The Corporation evaluated the design of its internal controls and procedures over financial reporting as defined under Multilateral Instrument 52-109-Certification of Disclosures in Issuer's Annual and Interim Filings for the fiscal year ended December 31, 2008. It is the opinion of the Corporation's Principal Executive and Financial Officer that within the confines of limited segregation of duties because of extremely small staff, disclosure controls and procedures as of the end of December 31, 2008 are sufficiently effective based on our evaluation.

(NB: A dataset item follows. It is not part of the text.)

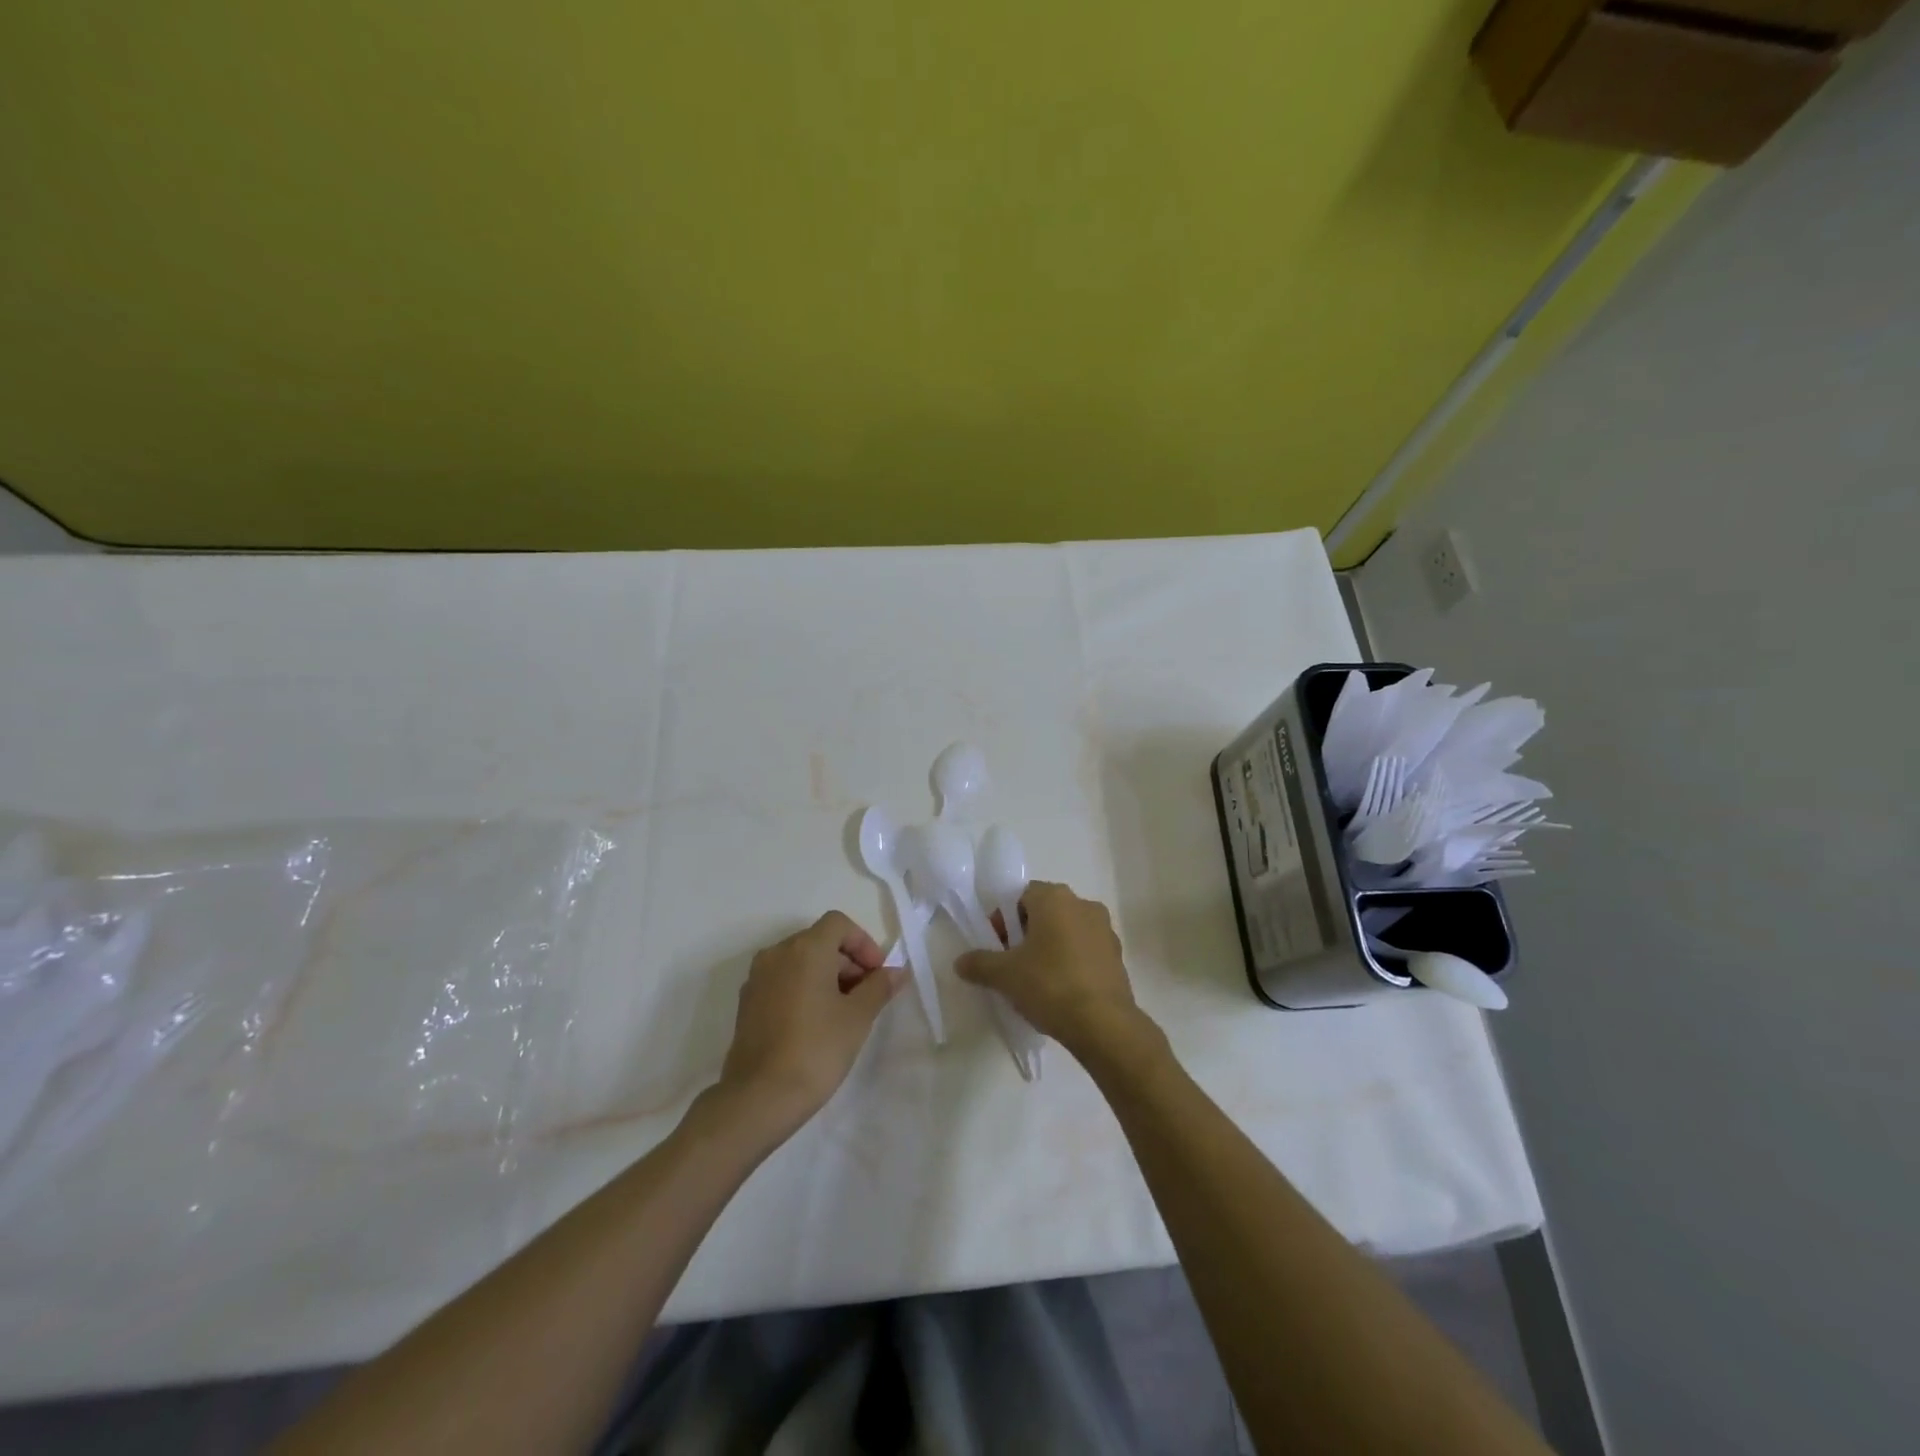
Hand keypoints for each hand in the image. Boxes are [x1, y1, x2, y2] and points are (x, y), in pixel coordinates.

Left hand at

Forward Looking Statements
This MD&A includes certain "forward-looking statements" within the meaning of applicable Canadian securities legislation. All statements, other than statements of historical facts, included in this MD&A that address activities, events or developments that the Corporation expects or anticipates will or may occur in the future, including such things as future business strategy, competitive strengths, goals, expansion and growth of the Corporation's businesses, operations, plans and other such matters are forward-looking statements. When used in this MD&A, the words "estimate", "plan", "anticipate", "expect", "intend", "believe" and similar expressions are intended to identify forward-looking statements. These statements involve known and unknown risks, uncertainties and other factors which may cause the actual results, performance or achievements of the Corporation to be materially different from any future results, performance or achievements expressed or implied by such forward-looking statements. Such factors include, among others, risks related to joint venture operations, actual results of current exploration activities, changes in project parameters as plans continue to be refined unavailability of financing, fluctuations in oil and gas prices and other factors. Although the Corporation has attempted to identify important factors that could cause actual results to differ materially, there may be other factors that cause results to be different than anticipated, estimated or intended. There can be no assurance that such statements will prove to be accurate as actual results and future events could differ materially from those anticipated in such statements. Accordingly, readers should not place undue reliance on forward-looking statements.
Additional Information
Additional information relating to the Corporation, including the annual information form of the Corporation, can be found on SEDAR at www.sedar.com and on the Corporation's website at www.sharpe-resources.com.